Si l’on décidait de parler en long et en large d’un cinéma de qualité typiquement haïtien, une bonne majorité ferait mention de celui de l’époque contemporaine du septième art haïtien, sans trop pousser dans le temps. Au fil des années, on peut tout de même dire que cet art a évolué avec son temps, qu’il s’agisse d’avis autant subjectifs que objectifs. Dans notre nouvelle époque, on reconnaît comme cinéma le plus populaire, les différents films et « feuilletons » en vogue sur la plateforme YouTube qui laissent tout de même à discuter. Ces courts et longs métrages sont caractérisés par les performances de jeunes amateurs qui redéfinissent parfois toutes les lois ou l’idée même du cinéma que l’on connaissait avant.
Existe-t-il une comparaison possible entre ces deux époques cinématographiques ? Oui, il est plus que certain que ce n’est pas la même production entre ces deux ères. Dans les grandes années antérieures, le cinéma haïtien était à son âge d’or, on appréciait les œuvres de grands cinéastes qui ne manquaient point de se démarquer en tout genre. À première vue, on remarquait le grand réalisateur, son matériel hors norme, sa grande équipe et compagnie… mais surtout on faisait à peine connaissance avec ce septième qui prenait à peine son expansion dans la culture haïtienne. Le cinéma haïtien était donc bien catégorisé, et ce n’était pas toujours donné à tout le monde de jouir ou de produire quelque chose de plus ou moins similaire.

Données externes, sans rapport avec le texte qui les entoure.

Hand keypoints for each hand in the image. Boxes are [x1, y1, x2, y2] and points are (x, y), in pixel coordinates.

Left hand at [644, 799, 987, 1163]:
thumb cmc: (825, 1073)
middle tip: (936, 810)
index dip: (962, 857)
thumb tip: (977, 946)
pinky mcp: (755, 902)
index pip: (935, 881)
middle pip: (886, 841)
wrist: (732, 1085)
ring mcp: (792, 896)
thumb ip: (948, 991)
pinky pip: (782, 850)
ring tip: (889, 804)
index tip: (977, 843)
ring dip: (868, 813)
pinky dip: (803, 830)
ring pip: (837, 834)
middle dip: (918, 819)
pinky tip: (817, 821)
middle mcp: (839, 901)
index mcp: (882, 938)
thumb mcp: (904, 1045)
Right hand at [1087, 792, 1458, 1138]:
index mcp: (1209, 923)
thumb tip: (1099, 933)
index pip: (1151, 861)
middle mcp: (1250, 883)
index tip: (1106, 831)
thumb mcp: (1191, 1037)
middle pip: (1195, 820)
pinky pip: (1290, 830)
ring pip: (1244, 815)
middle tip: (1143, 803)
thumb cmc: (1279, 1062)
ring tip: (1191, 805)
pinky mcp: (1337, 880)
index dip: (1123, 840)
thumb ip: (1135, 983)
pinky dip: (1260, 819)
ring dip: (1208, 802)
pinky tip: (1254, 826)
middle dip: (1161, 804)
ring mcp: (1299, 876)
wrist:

Avec les années qui ont suivi, notre cinéma a pu évoluer, adopter et s’adapter aux influences internes qu’externes afin de toujours marcher avec son temps. Aujourd’hui, on parle de cinéma « classique » qui représente le cinéma pionnier avec lequel on a grandi, on parle également de « YouTube », une toute autre affaire. Pour être plus clair, on peut dire que tout ce qui y a contribué à ces déclinaisons du cinéma haïtien c’est l’avancée technologique imminente. Tout l’arsenal qui était nécessaire à la réalisation ou la production d’une œuvre est remplacé par des éléments plus « à portée » de tout le monde. Avoir un smartphone de qualité et quelques amis supporteurs est mieux que tout une équipe comme celle affichée pendant plus d’une demi heure dans le générique de fin d’un blockbuster américain.
On parle donc, d’un côté, d’une vulgarisation de cet art connu dans le monde entier, un art qui nécessitait clairement beaucoup plus de ressources pas toujours facile à détenir comme l’équipe, les matériels, le budget, etc… un art fait avec les moyens du bord mais cependant néglige un peu les conventions qui étaient là depuis le début qui laissent donc entrevoir que notre bon vieux cinéma a pris un gros « choc ». De tout ce procédé a donc pu se populariser le phénomène des feuilletons « YouTube » qui laissent faire leur auto-promotion sur la plateforme gratuite au logo rouge et blanc. Comme mentionné, le cinéma reste du cinéma, mais pour les conventions qui ont élevé et fait croître le cinéma comme on le connaît, on pourrait presque parler de boycottage. Mais ne serait-ce pas aussi dû au manque d’encadrement ?
Ce cinéma qui n’a point cessé de se populariser à partir des années 2010 reste néanmoins amateur, ce qui fait que le jeu d’acteur est à revoir. Contrairement aux premiers, on ne peut pas vraiment parler d’une formation poussée pour les acteurs ou les réalisateurs. Quelques incohérences de scénarios visibles sont clairement négligées à corriger. Des détails importants sont mis de côté alors qu’ils devraient être un point clé de l’œuvre, tandis que d’autres ne sont même pas pris en compte. Il existe bien d’innombrables failles à ce phénomène qui ne manque pas de prendre de l’ampleur malgré tout. Ce qui le rend donc aussi populaire et apprécié par la nouvelle génération c’est donc sa vulgarisation et sa facilité. Tout le monde peut être acteur ou réalisateur, suffit de savoir dire quelques phrases ou de tenir une caméra.
Apprécié ou non, on compte plus de productions « YouTube » dans la filmographie haïtienne que dans les grands studios haïtiens depuis l’expansion vertigineuse de cette industrie. Nos acteurs et réalisateurs de l’âge d’or de notre cinéma sont devenus plus discrets à l’inverse des YouTubeurs qui ne ratent point l’occasion de profiter de l’application gratuite et de ce que peut offrir leurs appareils intelligents avec un faible budget, ou pas du tout, mais avec des gens très motivés. Il reste loin de tout l’effort artistique déployé dans les œuvres que l’on connaît bien mais l’intention de garder le cinéma haïtien en vie n’est pas cachée.